The End of the 00s: The Counterfactual 00s, by Rudolph Delson
by The End of the 00s
Something exceptional has come to an end.
This unnameable decade, this double-zero decade, this all-for-naught decade: I don’t think we will wear anything like it again.
It has to do with George Bush, and it has to do Al Gore, and I am going to rely on the image of a zipper.
As long as the Future is still the Future, it has its quiet alternatives, its right side and its left side, its either and its or. (And that is the appeal of the Future: its indeterminacy.) The Present tugs the sides together, its meshes their teeth, it fixes them into one. (And that is the appeal of the Present: its noise.) What is left behind is the Past, a tight and quiet seam, something that cannot be pulled apart anymore. (And that is the appeal of the Past: its determinacy.) Every ten years, we zip up one coat’s worth of Time, and we hang it on a rack in our memory. This coat is the ’70s; consider its fabric and its cut. This coat is the ’80s; look at its padding and its patterning. We accumulate six or nine such coats, and then we die.
So, this newest old coat, the ‘00s? It is exceptional because its zipper is broken. Oh, we can zip it up, but the teeth will not stay meshed. The left flap and right flap keep yawning apart-from about November of 2000 until about January of 2009, the two sides yawn apart-and they will always yawn apart.

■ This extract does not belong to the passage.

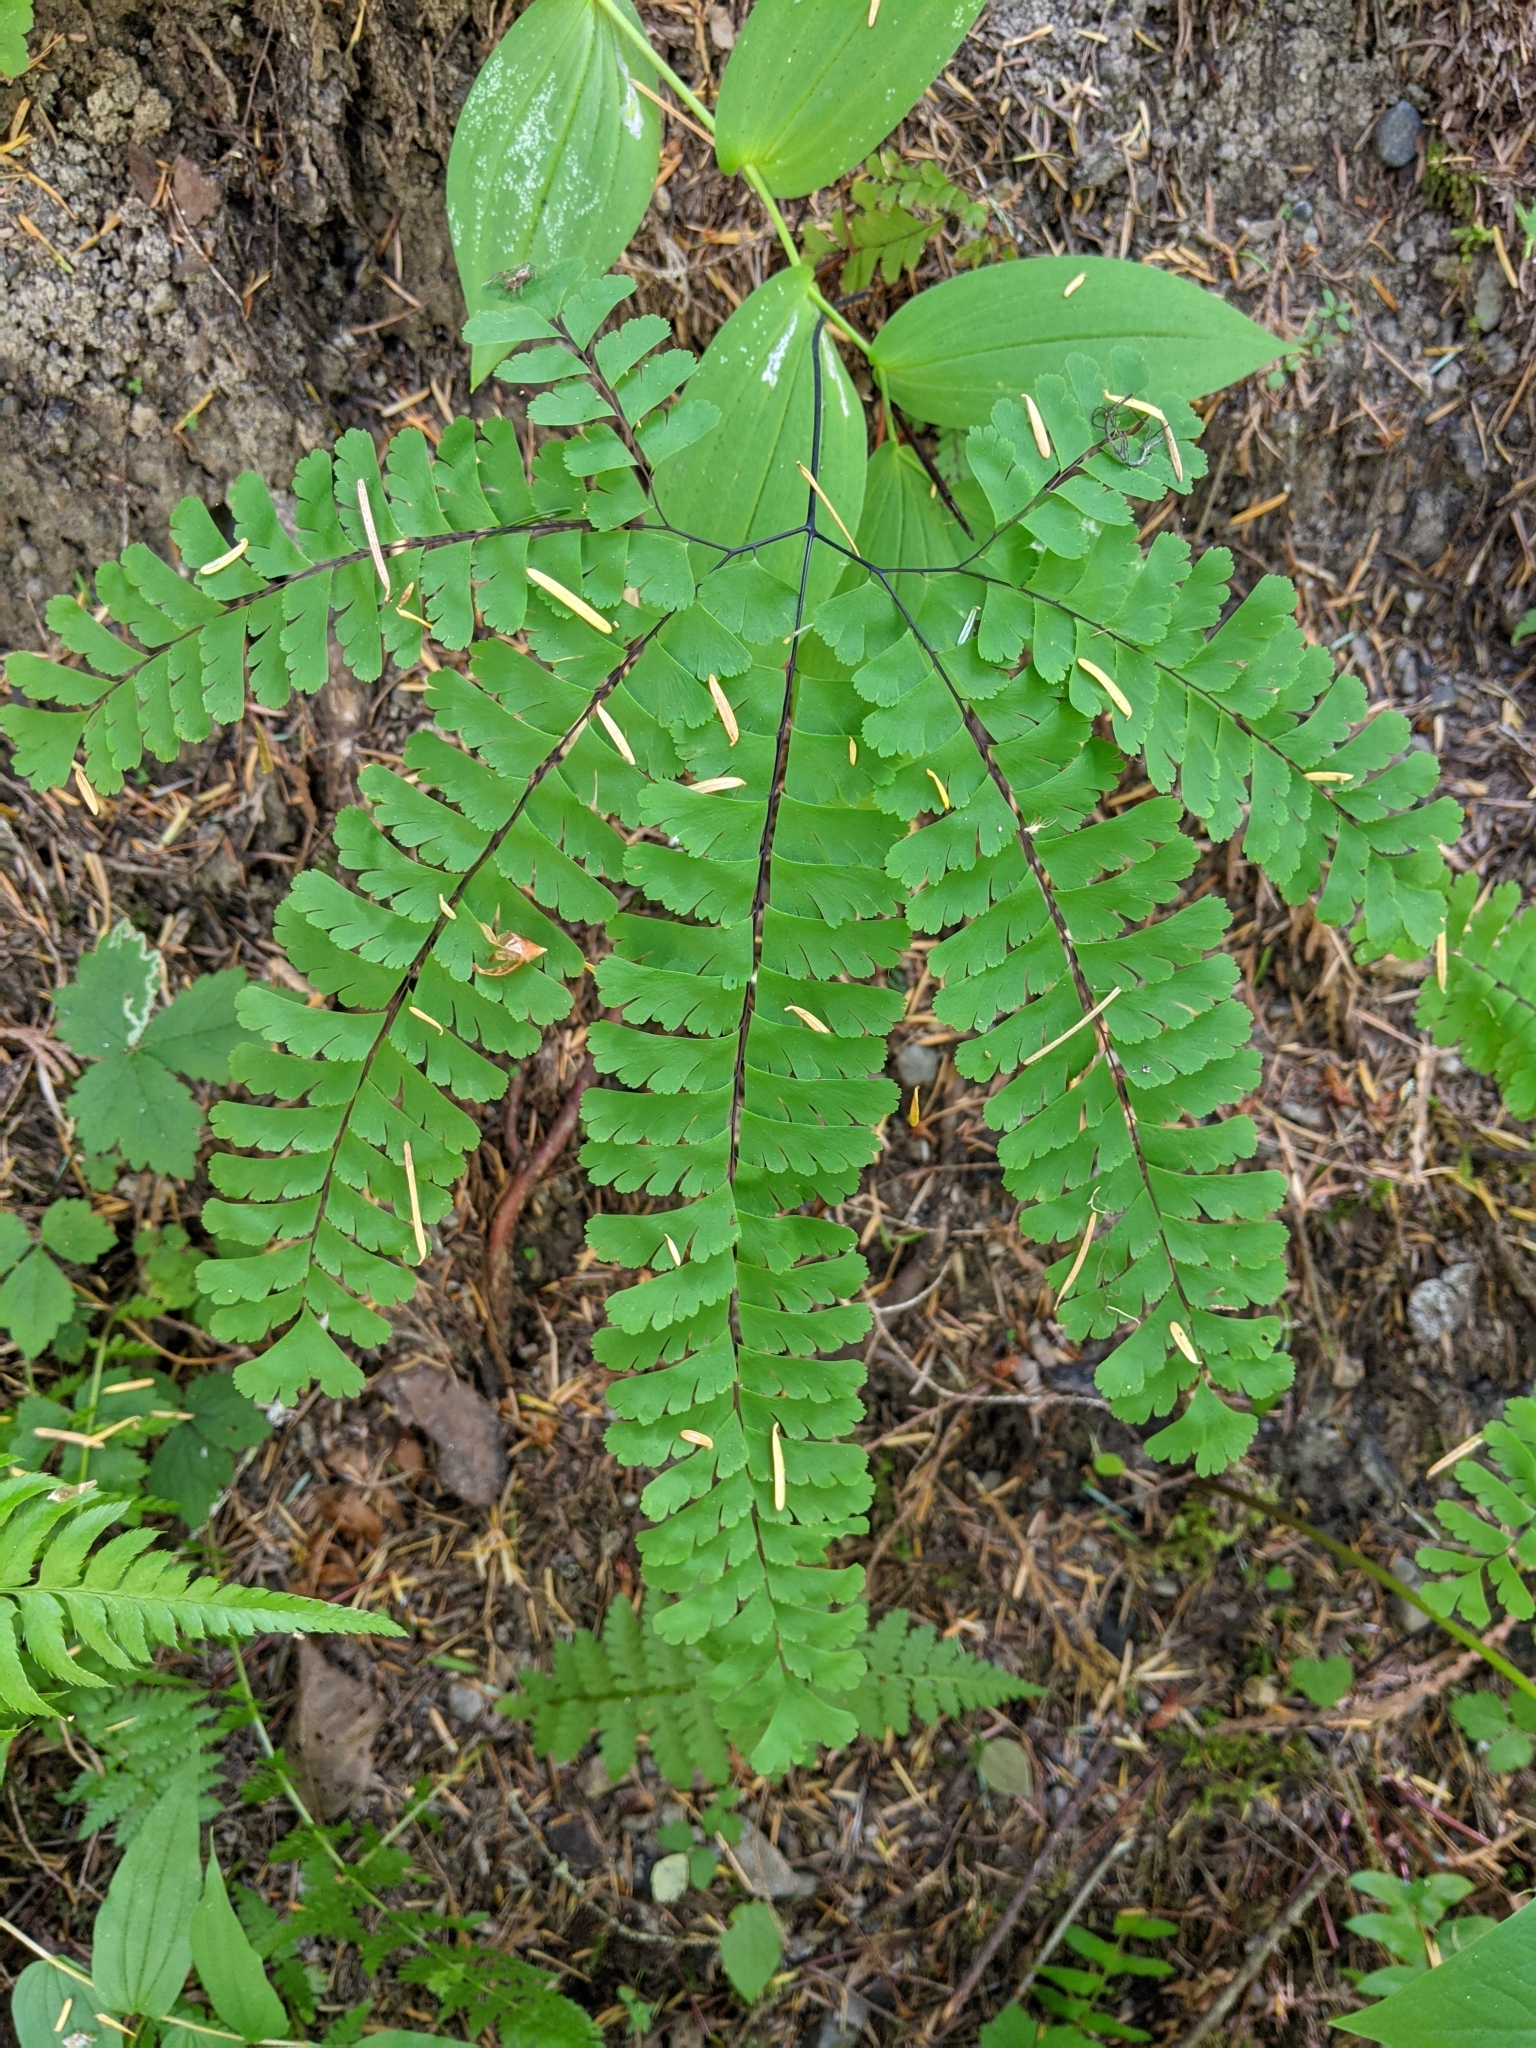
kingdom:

The right flap will always be the actual ’00s, when George Bush was President; and the left flap will always be the counterfactual ’00s, when he was not.
Let me trace the left side of the past.
Let me trace the counterfactual ‘00s.
What if we had permitted the fellow who actually won the election in 2000 to assume the presidency in 2001?
Here, in the counterfactual ’00s, is the moment during Al Gore’s first year as President when fanatics hijacked commercial jetliners and flew them into the twin towers of the World Trade Center in Manhattan, killing innocent thousands. And here is the moment, during his second year in office, when the Republicans blamed those attacks on the President.
Of course there was no such moment in the actual ’00s. In the actual ’00s, there was a national verdict: the Democrats and Republicans were jointly and severally liable for September 11. (And when, in a two-party system, two parties are jointly and severally liable, neither party pays the judgment.) The Democrats were liable for September 11 because they were the architects of the domestic security apparatus that failed to detect and thwart the plot; but the Democrats were not liable because they were not in office the day it happened. The Republicans were liable for September 11th because they were in office the day it happened; but the Republicans were not liable because they were not yet the architects of our domestic security apparatus. That was in the actual ‘00s.
In the counterfactual ’00s, there would have been no national sharing-of-the-blame. In the counterfactual ’00s, there would have been no Republican cant about how “No one could have foreseen September 11th,” there would have been no Republican demands for deference to presidential prerogatives in times of war, no Republican sympathy at all for a leader attempting to master an unprecedented crisis.
Al Gore would have given a wise speech on September 20th, calling perhaps for limited war and perhaps for limited energy use-and none of his proposals would have been passed Congress-and eventually the Republican Party, with an orgy of sanctimony, with a sermon of fire, would have put an end to Al Gore. The Republicans would have said the failures of September 11 were specifically “Democrat failures.” The Republicans would have pointed out that only one party could possible be to blame for not having foreseen the foreseeable. The Republicans would have increased their majority in both halves of Congress in November 2002, and in the spring of 2003 they would have begun hearings to impeach Al Gore, and horrible Joe Lieberman would have spent every morning in the vice-presidential residence praying-and for God only knows what. John McCain would have won the presidency in 2004 and 2008. And in December of counterfactual 2009, everyone would be talking about the presidential ambitions of Vice President Jeb Bush.
And so the fabric of the years holds together.
And so the coat always fits on its hanger.
Even if we can imagine how time might have run differently, even if we can trace the counterfactual ’00s with our finger, we cannot un-imagine the ideologues and ignoramuses with whom we share our elections, we cannot un-imagine their egomania and their might. We can see the other side of the zipper; we cannot un-see the color of the coat. No matter how you squint at it, America stays hideous.
Rudolph Delson is the Awl’s correspondent for Vice-Presidential issues.